Accident de trajet, de quoi s’agit-il?

L’accident de trajet est considéré comme un accident de travail. Dans quel cas un accident peut-il être qualifié d’accident de trajet ? Comment est-il indemnisé ?

La loi définit l’accident de trajet comme un accident survenu pendant le « parcours normal » entre le lieu de travail et la résidence (ou tout autre lieu où vous vous rendez de façon habituelle pour des motifs d’ordre familial) ou le lieu de restauration du salarié. Le lieu de travail correspond aux locaux où le salarié exécute son contrat de travail ainsi que les dépendances de l’entreprise. Les juges étendent le lieu de travail à tous les endroits où s’exercent l’autorité de l’employeur, tels que le parking ou les voies d’accès privé appartenant à l’entreprise.

Qu’est-ce que le « parcours normal » ?

La notion de « parcours normal » n’implique pas nécessairement le parcours le plus direct. Elle exige que le trajet soit effectué pendant le temps normal du parcours, compte tenu des horaires habituels du salarié et des nécessités de l’emploi qu’il occupe. Enfin, l’accident survenu lors d’un détour ou d’une interruption du trajet peut être qualifié d’accident de trajet, si le détour ou l’interruption est motivé par les nécessités de la vie courante (accompagner un enfant, soins médicaux…) ou de l’emploi (co-voiturage notamment).

Résidence et lieu de restauration

Le trajet ne commence que lorsque le salarié a réellement quitté sa résidence. Si l’accident a lieu à l’intérieur de la résidence du salarié, il ne s’agit pas d’un accident de trajet.

Si le salarié réside dans un immeuble, sa résidence correspond aux parties strictement privatives. Dès que le salarié franchit le seuil de son appartement, il se situe donc sur le trajet. Si le salarié réside dans une maison, sa résidence correspond à l’ensemble des parties privatives telles que son jardin ou de son garage.  

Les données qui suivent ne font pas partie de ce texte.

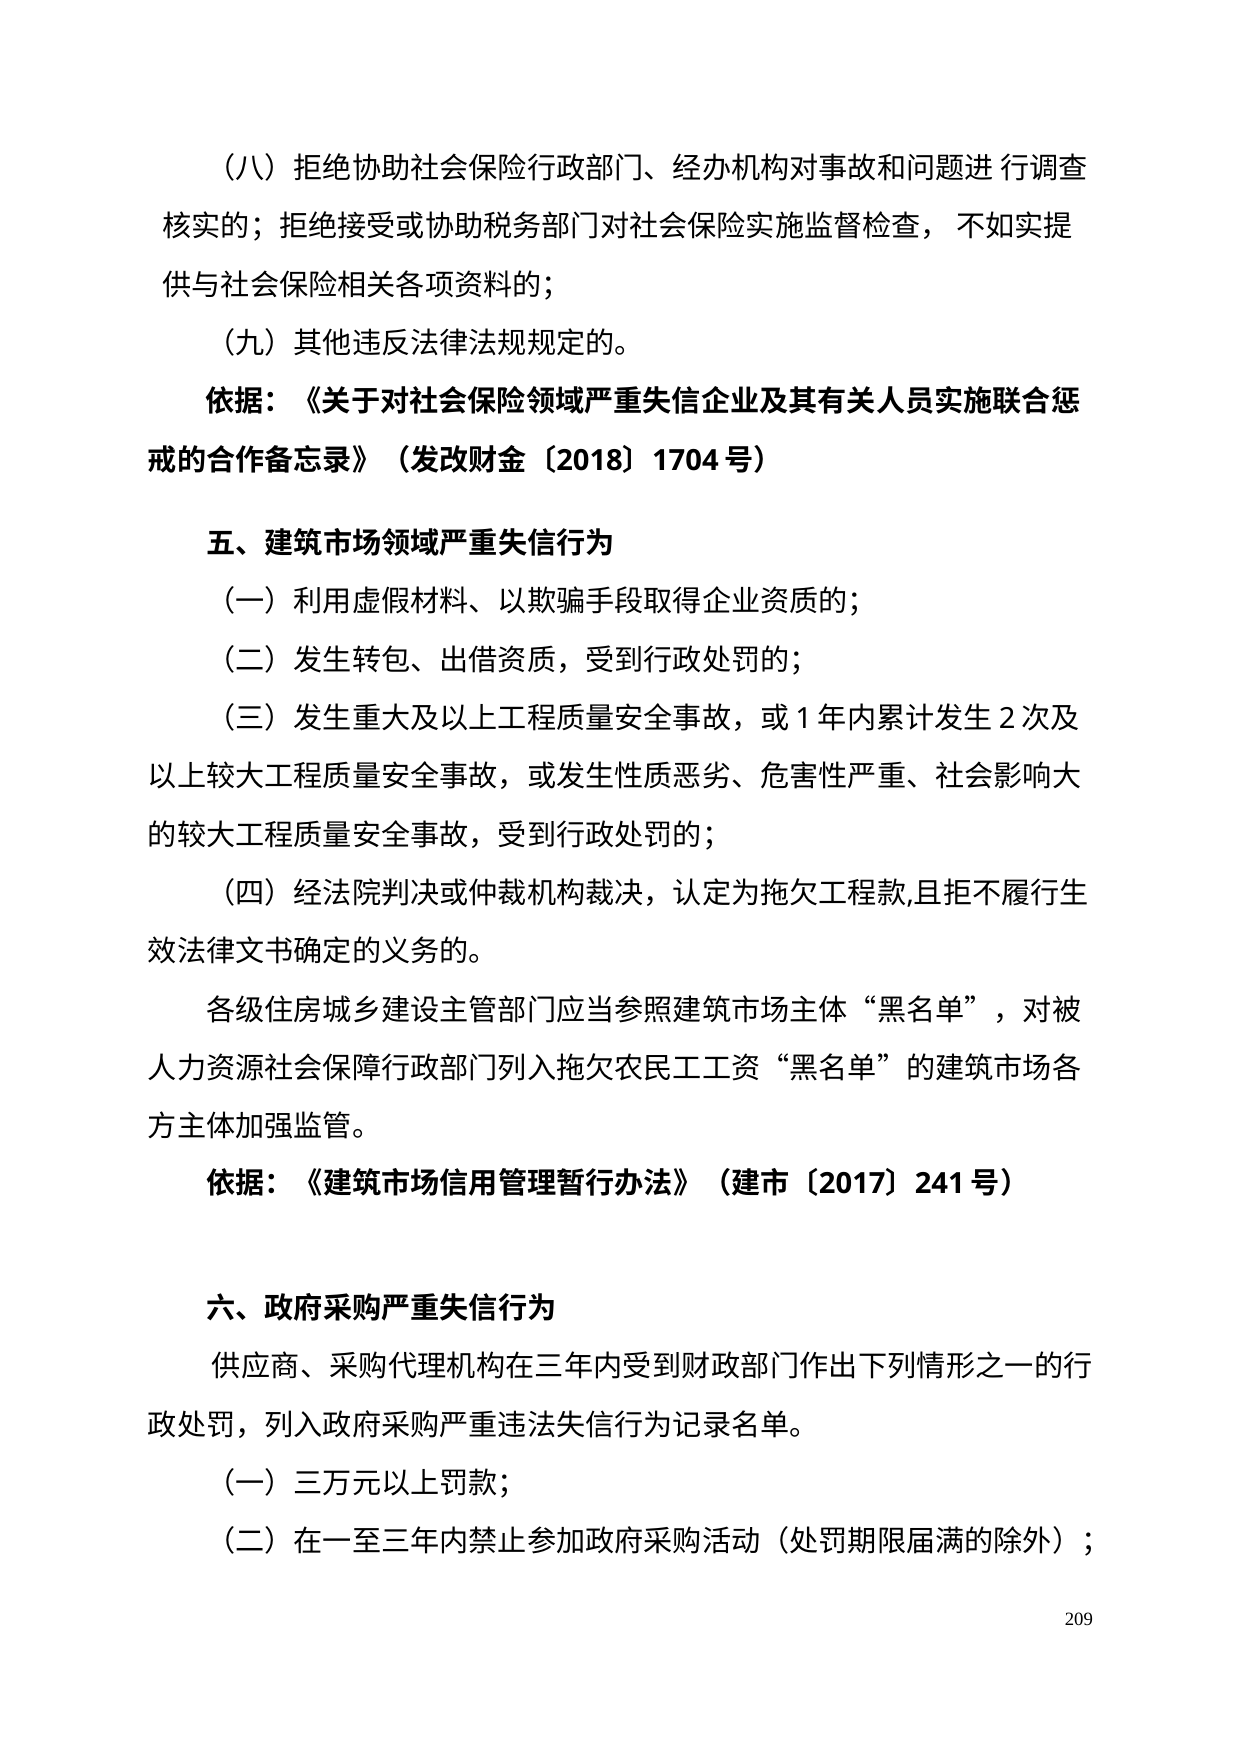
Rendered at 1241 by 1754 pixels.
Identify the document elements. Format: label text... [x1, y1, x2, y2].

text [148, 1330, 1093, 1563]
text （一）利用虚假材料、以欺骗手段取得企业资质的； [148, 565, 1093, 623]
text 依据：《关于对社会保险领域严重失信企业及其有关人员实施联合惩戒的合作备忘录》（发改财金〔2018〕1704号） [148, 365, 1093, 482]
text （八）拒绝协助社会保险行政部门、经办机构对事故和问题进 行调查核实的；拒绝接受或协助税务部门对社会保险实施监督检查， 不如实提供与社会保险相关各项资料的； [162, 132, 1093, 307]
text （九）其他违反法律法规规定的。 [162, 307, 1093, 365]
text 五、建筑市场领域严重失信行为 [148, 507, 1093, 565]
text 六、政府采购严重失信行为 [148, 1272, 1093, 1330]
text 依据：《建筑市场信用管理暂行办法》（建市〔2017〕241号） [148, 1148, 1093, 1213]
text （三）发生重大及以上工程质量安全事故，或1年内累计发生2次及以上较大工程质量安全事故，或发生性质恶劣、危害性严重、社会影响大的较大工程质量安全事故，受到行政处罚的； [148, 682, 1093, 857]
text 各级住房城乡建设主管部门应当参照建筑市场主体“黑名单”，对被人力资源社会保障行政部门列入拖欠农民工工资“黑名单”的建筑市场各方主体加强监管。 [148, 973, 1093, 1148]
text （四）经法院判决或仲裁机构裁决，认定为拖欠工程款,且拒不履行生效法律文书确定的义务的。 [148, 857, 1093, 973]
text （二）发生转包、出借资质，受到行政处罚的； [148, 623, 1093, 682]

Le lieu où le salarié prend habituellement ses repas correspond au restaurant ou à la cantine d’entreprise. Le cas échéant, le lieu où le salarié prend habituellement (au moins deux à trois fois par semaine) ses repas correspond à tout établissement où la consommation sur place est autorisée, même un jardin public. Les juges reconnaissent également, comme accident de trajet, l’accident survenu sur le trajet effectué par le salarié pour aller acheter un repas avec des tickets restaurant distribués par l’employeur.

Accident avec une voiture pro : qui paie la casse?

Qui prend en charge les frais en cas d’accident sur une voiture de fonction conduite par un salarié ? L’employeur peut-il sanctionner le salarié responsable de l’accident ?

C’est à l’employeur d’assurer les voitures de fonction dont il est propriétaire. En cas d’accident et de dégâts sur le véhicule, c’est donc l’assurance de l’entreprise qui prendra en charge les frais. Et ce, même si le salarié est 100 % responsable de l’accident.

L’employeur peut-il obliger le salarié à payer les dégâts ?

Les contrats d’assurance auto prévoient souvent une franchise d’assurance en cas d’accident, c’est-à-dire une somme qui ne sera pas prise en charge par l’assureur et que l’entreprise devra donc payer.

Il est alors tentant, pour l’employeur, de demander au salarié responsable de l’accident de payer cette somme. Cet acte est pourtant interdit par le Code du travail.

Une telle demande de l’entreprise serait en effet analysée par les tribunaux comme une sanction pécuniaire, interdite par le Code du travail. Cette interdiction s’applique même lorsque le contrat de travail prévoit ce dédommagement : la clause concernée doit être considérée comme nulle. Si le salarié, de lui-même, propose la prise en charge à l’employeur, ce dernier doit alors refuser, car le salarié conservera toujours la possibilité d’agir aux prud’hommes par la suite pour faire valoir ses droits. Ce sera donc à l’entreprise de payer la franchise, à moins de prouver que le salarié a commis cet accident de la route volontairement afin de nuire à son employeur (faute lourde).

La responsabilité pécuniaire en cas de faute lourde

La faute lourde est la seule exception qui puisse amener le salarié à devoir payer des frais. Cette faute lourde est caractérisée par une intention de nuire à l’entreprise. C’est dans ce cas de figure uniquement que vous pourriez engager la responsabilité pécuniaire d’un salarié.